Legal Risk Assessment

• Building or maintaining a risk register — you need to score, track, and document multiple legal risks with consistent severity and likelihood ratings across your organization.
• Preparing a risk memo for stakeholders — you need a structured, formatted report showing risk distribution, top risks, owner assignments, and recommended actions.
• Making escalation decisions — you need a documented rationale for when to engage outside counsel based on defined triggers (litigation, material exposure, novel legal issues).
• Running periodic risk reviews — you need to batch-process a risk register, identify ORANGE/RED risks, update scores, and distribute updated reports quarterly.

• You need actual legal advice — this skill scores and documents risks; it cannot advise on mitigation strategy, contract drafting, litigation tactics, or regulatory filings.
• You need insurance or actuarial analysis — coverage calculations and actuarial modeling are explicitly out of scope.
• You need a single ad-hoc risk estimate with no intent to document — the skill's value is in structured, living documentation; for a quick informal gut-check, the overhead may not be warranted.

Calculates a numeric risk score by multiplying Severity (1–5: Negligible → Critical) by Likelihood (1–5: Remote → Almost Certain). Each score maps to a color-coded level — GREEN, YELLOW, ORANGE, or RED — with a corresponding recommended action: Accept, Monitor, Mitigate, or Escalate.

Accepts a JSON risk register file containing multiple risks and scores all entries in a single pass. Outputs per-risk levels and actions alongside summary statistics: count per level and average score across the register.

Generates a formatted markdown memo from a risk register, including an ASCII risk matrix visualization, risk distribution summary, top risks ranked by score, owner assignments, monitoring plan suggestions, and escalation recommendations.

Provides a tiered escalation framework distinguishing mandatory triggers (active litigation, government investigation, criminal exposure) from strongly recommended and discretionary scenarios, helping teams avoid both under- and over-escalation to outside counsel.

Covers Contract, Regulatory, Litigation, IP, Data Privacy, Employment, and Corporate risk categories with defined contributing and mitigating factors referenced in the escalation guide.

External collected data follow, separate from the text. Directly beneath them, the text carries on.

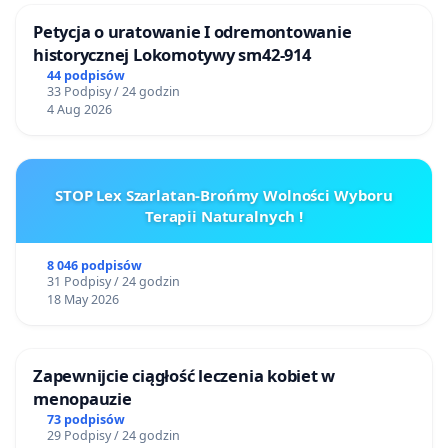
Petycja o uratowanie I odremontowanie
historycznej Lokomotywy sm42-914
44 podpisów
33 Podpisy / 24 godzin
4 Aug 2026
STOP Lex Szarlatan-Brońmy Wolności Wyboru
Terapii Naturalnych !
8 046 podpisów
31 Podpisy / 24 godzin
18 May 2026
Zapewnijcie ciągłość leczenia kobiet w
menopauzie
73 podpisów
29 Podpisy / 24 godzin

Three built-in workflows — New Risk Assessment, Periodic Register Review, and Escalation Decision — provide step-by-step procedures so teams follow a consistent process every time rather than improvising.

Score a vendor SLA non-compliance risk (--severity 4 --likelihood 3 --category Contract) to get an ORANGE-level result with a recommended mitigation action. Document it in the register and assign an owner before contract renewal.

Load the full risk register JSON, batch-score all entries with risk_scorer.py --input register.json, then generate an updated memo with risk_report_generator.py. Distribute the memo to stakeholders, focusing remediation effort on ORANGE and RED items.

After a potential data privacy breach is identified, score it against the matrix and consult the escalation guide to determine whether outside counsel engagement is mandatory, strongly recommended, or discretionary — then document the rationale and trigger in the memo.

Use the risk framework reference to categorize and describe each identified risk, score them individually or in batch, and compile a baseline register with consistent documentation standards for severity, likelihood, and recommended actions.